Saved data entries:
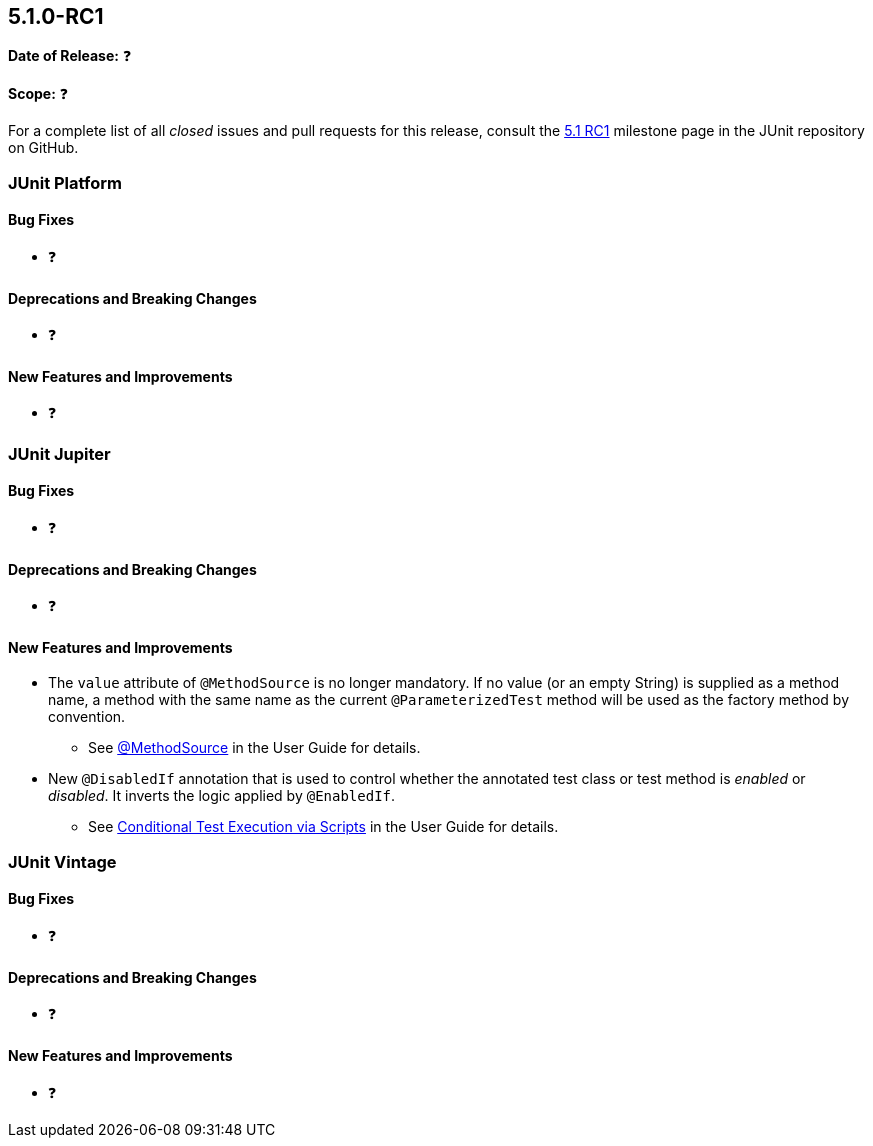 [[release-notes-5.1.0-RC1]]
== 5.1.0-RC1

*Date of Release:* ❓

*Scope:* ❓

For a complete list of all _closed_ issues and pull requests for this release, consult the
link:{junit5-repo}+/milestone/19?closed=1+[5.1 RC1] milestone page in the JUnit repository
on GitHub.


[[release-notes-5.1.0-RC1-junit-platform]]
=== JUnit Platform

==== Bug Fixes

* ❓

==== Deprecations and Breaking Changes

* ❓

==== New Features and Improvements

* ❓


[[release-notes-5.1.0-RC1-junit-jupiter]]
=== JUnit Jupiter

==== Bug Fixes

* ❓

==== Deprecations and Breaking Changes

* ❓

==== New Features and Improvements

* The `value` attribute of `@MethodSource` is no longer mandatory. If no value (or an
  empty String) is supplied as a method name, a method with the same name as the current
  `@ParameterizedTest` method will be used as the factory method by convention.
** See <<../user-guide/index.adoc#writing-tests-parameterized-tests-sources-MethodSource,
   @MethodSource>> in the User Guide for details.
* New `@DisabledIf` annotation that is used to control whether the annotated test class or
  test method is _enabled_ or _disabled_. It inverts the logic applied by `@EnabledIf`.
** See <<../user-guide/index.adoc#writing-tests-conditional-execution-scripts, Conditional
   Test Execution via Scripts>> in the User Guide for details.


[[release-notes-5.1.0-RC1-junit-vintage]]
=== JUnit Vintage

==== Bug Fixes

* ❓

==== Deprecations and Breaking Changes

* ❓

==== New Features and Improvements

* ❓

_Work instruction:_ With the pictures left aside, write out all of the records above exactly.

_Exercise response:_
 [[release-notes-5.1.0-RC1]]
== 5.1.0-RC1

*Date of Release:* ❓

*Scope:* ❓

For a complete list of all _closed_ issues and pull requests for this release, consult the
link:{junit5-repo}+/milestone/19?closed=1+[5.1 RC1] milestone page in the JUnit repository
on GitHub.


[[release-notes-5.1.0-RC1-junit-platform]]
=== JUnit Platform

==== Bug Fixes

* ❓

==== Deprecations and Breaking Changes

* ❓

==== New Features and Improvements

* ❓


[[release-notes-5.1.0-RC1-junit-jupiter]]
=== JUnit Jupiter

==== Bug Fixes

* ❓

==== Deprecations and Breaking Changes

* ❓

==== New Features and Improvements

* The `value` attribute of `@MethodSource` is no longer mandatory. If no value (or an
  empty String) is supplied as a method name, a method with the same name as the current
  `@ParameterizedTest` method will be used as the factory method by convention.
** See <<../user-guide/index.adoc#writing-tests-parameterized-tests-sources-MethodSource,
   @MethodSource>> in the User Guide for details.
* New `@DisabledIf` annotation that is used to control whether the annotated test class or
  test method is _enabled_ or _disabled_. It inverts the logic applied by `@EnabledIf`.
** See <<../user-guide/index.adoc#writing-tests-conditional-execution-scripts, Conditional
   Test Execution via Scripts>> in the User Guide for details.


[[release-notes-5.1.0-RC1-junit-vintage]]
=== JUnit Vintage

==== Bug Fixes

* ❓

==== Deprecations and Breaking Changes

* ❓

==== New Features and Improvements

* ❓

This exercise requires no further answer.